Personal information
- Born: July 13, 1994 (age 32) Lachine, Quebec, Canada
- Listed height: 6 ft 1 in (1.85 m)
- Listed weight: 217 lb (98 kg)

Career information
- High school: Vanier College
- University: Ottawa Gee-Gees
- CFL draft: 2019 (5th round, 38th overall pick)

Career history
- 2019: Toronto Argonauts*
- 2019–2022: BC Lions
- 2022–2023: Edmonton Elks
- 2023–2024: Toronto Argonauts
- * Offseason or practice squad member only

Awards and highlights
- Grey Cup champion (2024); 2× First-team All-Canadian (2017, 2018);
- Stats at CFL.ca

= Jamie Harry =

Canadian gridiron football player (born 1994)

Jamie Harry (born July 13, 1994) is a Canadian professional football defensive back. He most recently played for the Toronto Argonauts of the Canadian Football League (CFL).

==University career==
Harry played U Sports football for the Ottawa Gee-Gees from 2015 to 2018. He had 98 solo tackles and 14 interceptions.
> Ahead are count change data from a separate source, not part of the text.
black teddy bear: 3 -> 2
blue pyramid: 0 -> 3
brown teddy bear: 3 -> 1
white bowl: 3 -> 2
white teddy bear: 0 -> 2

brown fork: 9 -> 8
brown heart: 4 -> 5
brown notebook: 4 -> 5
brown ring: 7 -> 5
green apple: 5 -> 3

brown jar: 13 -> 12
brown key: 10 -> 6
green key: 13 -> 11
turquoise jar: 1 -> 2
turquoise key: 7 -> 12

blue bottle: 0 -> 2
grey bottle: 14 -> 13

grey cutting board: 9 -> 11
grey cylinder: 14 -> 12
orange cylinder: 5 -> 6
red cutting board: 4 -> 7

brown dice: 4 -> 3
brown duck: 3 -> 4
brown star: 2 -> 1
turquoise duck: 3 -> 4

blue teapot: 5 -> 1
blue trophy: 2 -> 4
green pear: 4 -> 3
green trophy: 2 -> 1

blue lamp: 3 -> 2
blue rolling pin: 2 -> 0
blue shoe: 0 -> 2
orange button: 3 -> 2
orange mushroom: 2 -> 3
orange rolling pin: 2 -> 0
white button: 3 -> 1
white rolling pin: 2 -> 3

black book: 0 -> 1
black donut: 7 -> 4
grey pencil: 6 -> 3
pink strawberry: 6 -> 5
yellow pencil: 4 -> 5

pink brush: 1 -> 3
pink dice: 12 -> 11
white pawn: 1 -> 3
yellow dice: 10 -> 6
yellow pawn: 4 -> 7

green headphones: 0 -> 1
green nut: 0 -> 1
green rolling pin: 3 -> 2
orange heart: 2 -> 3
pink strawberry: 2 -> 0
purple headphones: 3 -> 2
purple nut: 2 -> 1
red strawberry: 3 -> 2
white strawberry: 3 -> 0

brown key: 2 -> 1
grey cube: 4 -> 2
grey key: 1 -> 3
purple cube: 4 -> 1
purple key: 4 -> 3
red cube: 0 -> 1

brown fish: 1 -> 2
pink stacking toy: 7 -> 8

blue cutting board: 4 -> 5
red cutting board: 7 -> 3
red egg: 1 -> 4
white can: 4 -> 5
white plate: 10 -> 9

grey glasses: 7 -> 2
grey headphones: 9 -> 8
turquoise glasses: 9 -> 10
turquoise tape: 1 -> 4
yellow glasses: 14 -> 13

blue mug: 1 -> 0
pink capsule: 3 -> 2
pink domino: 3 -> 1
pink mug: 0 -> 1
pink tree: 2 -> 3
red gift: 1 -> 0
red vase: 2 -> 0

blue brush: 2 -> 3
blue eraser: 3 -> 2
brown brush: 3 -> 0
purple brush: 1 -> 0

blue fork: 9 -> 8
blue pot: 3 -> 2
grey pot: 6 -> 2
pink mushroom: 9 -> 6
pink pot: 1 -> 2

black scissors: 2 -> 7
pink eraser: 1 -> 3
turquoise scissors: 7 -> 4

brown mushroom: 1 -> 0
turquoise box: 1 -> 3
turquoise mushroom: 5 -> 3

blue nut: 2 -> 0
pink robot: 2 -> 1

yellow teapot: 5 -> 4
He was also named a U Sports First Team All-Canadian in 2017 and 2018.

==Professional career==

Pre-draft measurables
| Height | Weight | 40-yard dash | 20-yard shuttle | Three-cone drill | Vertical jump | Broad jump | Bench press |
| 6 ft 1+1⁄2 in (1.87 m) | 200 lb (91 kg) | 4.79 s | 4.25 s | 7.16 s | 32.5 in (0.83 m) | 9 ft 10+1⁄4 in (3.00 m) | 0 reps |
All values from CFL Combine

===Toronto Argonauts (first stint)===
Harry was drafted 38th overall in the 2019 CFL draft by the Toronto Argonauts and signed with the team on May 16, 2019. He attended training camp with the Argonauts in 2019, but was released with the final cuts on June 7, 2019.

===BC Lions===
On September 9, 2019, Harry signed a practice roster agreement with the BC Lions. He made his professional debut on October 18, 2019, against the Saskatchewan Roughriders, but reverted to the practice roster following the game. He re-signed with the Lions following the end of the season, but did not play in 2020 due to the cancellation of the 2020 CFL season.

In 2021, Harry played in 10 regular season games where he had six defensive tackles and two special teams tackles. To begin the 2022 season, he played in the team's first two regular season games, but was released on July 19, 2022.

===Edmonton Elks===
Harry signed with the Edmonton Elks on July 29, 2022. He was featured prominently on defence as he played in nine regular season games and had 18 defensive tackles. He re-signed with the Elks on January 17, 2023. On May 28, 2023, Harry was released by the Elks.

===Toronto Argonauts (second stint)===
On August 31, 2023, Harry signed a practice roster agreement with the Argonauts. In 2023, he played in five regular season games, starting in three, where he had 12 defensive tackles. He also made his post-season debut in the East Final, but the Argonauts were upset by the Alouettes.

In the 2024 season, Harry was on the injured list for the entire season, including in the Argonauts' victory in the 111th Grey Cup championship over the Winnipeg Blue Bombers. He became a free agent upon the expiry of his contract on February 11, 2025.